Recipe: Mediterranean Bean Pate (from www.thecuttingveg.com/recipes)
1½ cups beans
2 Tbsp lemon juice
3 - 4 sundried tomatoes
1/3 cup black olives, pitted
Salt
Pepper
Fresh basil, mint, or parsley for garnish (optional)

Steam the beans, until tender. Let it cool.
Throw all the ingredients in a food processor and blend until a thick, chunky paste forms.
Chill in the fridge before serving

That's all the news from the farm for now. Until next time, Keep Livin' on the Veg!

The Cutting Veg Farm Team

Wednesday, July 18, 2012

Former Cutting Veg Intern Launches Website for Growers

Distribution Platform And Operations Tracking For Agriculturalists: ExtraShare
Hi there, my name is Paolo and I'm a graduate of The Cutting Veg's intern program. While on the farm during the 2011 season, I was inspired and motivated to grow my own garden at home, and, with the knowledge I gained, was very successful. I was so successful, in fact, that I ended up with more than my family and I could consume! This led me to begin a search for ways to get these vegetables in the hands of hungry people near me. I started by giving them to friends and neighbours, but, when I still had leftovers, I turned to the internet. I started looking through sites like craigslist and Kijiji, but none seemed to be touching the food space, so I built a solution.

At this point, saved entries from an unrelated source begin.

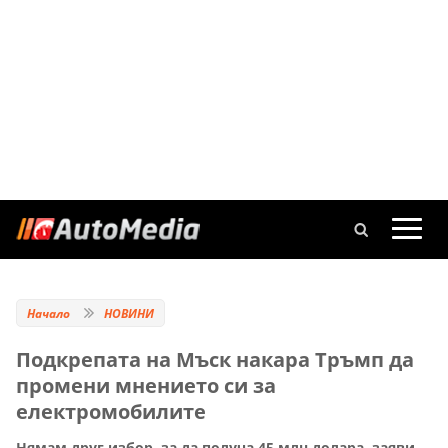
Начало
НОВИНИ
Подкрепата на Мъск накара Тръмп да
промени мнението си за
електромобилите
Нямам друг избор, за да получа 45 млн долара, заяви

ExtraShare (http://ExtraShare.org) is a web application that enables gardeners to track their growth and map out extra stuff for distribution to community members. You can plot out markers, like seedlings, vegetables, space or even knowledge, on the public map, or log in and create private maps for your inner circle. I started one for my family and I. The latest feature, "My Grow Ops", helps users add pictures of their backyard gardens and indoor oases. It's been fun seeing how everyone's plants are progressing!

In addition to building the website, I've been helping out community spaces and getting involved with education programs for new participants. My main goal is to help push food security work forward, so we can ensure that tomorrow's generation has access to a clean environment and equitable food system.